Detroit Medical Center/Wayne State University Detroit, MI
J. Jeberaeel1, A. L. Kieft2, R. Boggula3, and S. R. Miller II4; 1Karmanos Cancer Center - Wayne State University, Detroit, MI, 2Detroit Medical Center - Wayne State University, Detroit, MI, 3Karmanos Cancer Institute, Detroit, MI, 4Wayne State University, Detroit, MI
Purpose/Objective(s): Utilizing OpenAI-based chatbots ability to retrieve relevant patient information from physician consultation notes. Materials/
Methods: 10 unique questions were assessed on 10 diverse patients notes covering various cancer treatment sites.
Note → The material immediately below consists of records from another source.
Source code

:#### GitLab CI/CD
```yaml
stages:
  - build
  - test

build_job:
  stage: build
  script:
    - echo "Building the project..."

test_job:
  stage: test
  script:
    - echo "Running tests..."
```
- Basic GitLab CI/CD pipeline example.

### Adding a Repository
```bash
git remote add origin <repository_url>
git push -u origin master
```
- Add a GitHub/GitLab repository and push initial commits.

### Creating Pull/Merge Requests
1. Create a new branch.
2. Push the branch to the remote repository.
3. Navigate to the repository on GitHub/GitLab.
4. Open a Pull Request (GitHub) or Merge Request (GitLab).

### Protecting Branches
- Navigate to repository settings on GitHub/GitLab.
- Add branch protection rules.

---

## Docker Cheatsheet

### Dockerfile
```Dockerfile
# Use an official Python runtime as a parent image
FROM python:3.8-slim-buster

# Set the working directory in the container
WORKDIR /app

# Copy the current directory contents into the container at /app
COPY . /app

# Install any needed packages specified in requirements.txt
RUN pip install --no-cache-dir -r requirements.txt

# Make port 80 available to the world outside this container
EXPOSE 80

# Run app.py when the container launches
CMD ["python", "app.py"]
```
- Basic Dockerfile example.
Sample questions included asking the AI chatbot a patients name, age, gender, date of birth, presenting symptoms, diagnosis, date of diagnosis, previous medical and surgical history, familial oncologic history, previous oncologic treatment, KPS score, treatment recommendations, and if the patient smokes and is continuing to smoke. The questions were designed to represent realistic relevant information for Radiation Oncology chart rounds, tumor boards, and physician-handoffs. A chatbot system was developed using OpenAIs GPT-4 model to generate responses. A custom rubric system with a rating from 1 to 5 (1 = strongly disagree, 5 = strongly agree) was developed, which included several criteria: accuracy of content, completeness, context awareness, transparency of limitations, and lack of bias. Descriptive statistics were performed to evaluate the overall performance of the system. Results: The overall performance of the chatbot achieved an average rubric score of 4.5 (± 0.9) out of 5 across all criteria. The results of descriptive statistics are as follows: the mean score (standard deviation) for accuracy of content is 4.4 (± 1.1), completeness is 4.4 (± 1.1), context awareness is 4.4 (± 1.0), transparency of limitations is 4.5 (± 0.9), and lack of bias 4.7 (± 0.5). The Lack of Bias category received the highest average score and the lowest standard deviation, indicating a strong consensus on the systems ability to provide unbiased responses. In contrast, Accuracy of Content and Completeness had the highest standard deviations, suggesting more variability in the responses from OpenAI and identifying these areas as potential focal points for enhancement. Conclusion: Our research indicates that OpenAIs chatbot is a useful tool, specifically for retrieving patient information from consultations for tumor boards, chart rounds, and physician-handoffs. However, despite the excitement around using AI in clinical settings, it is crucial to conduct a comprehensive evaluation before its implementation to fully understand the limitations of such systems. A rubric similar to ours can provide valuable insights into the strengths and weaknesses of these systems.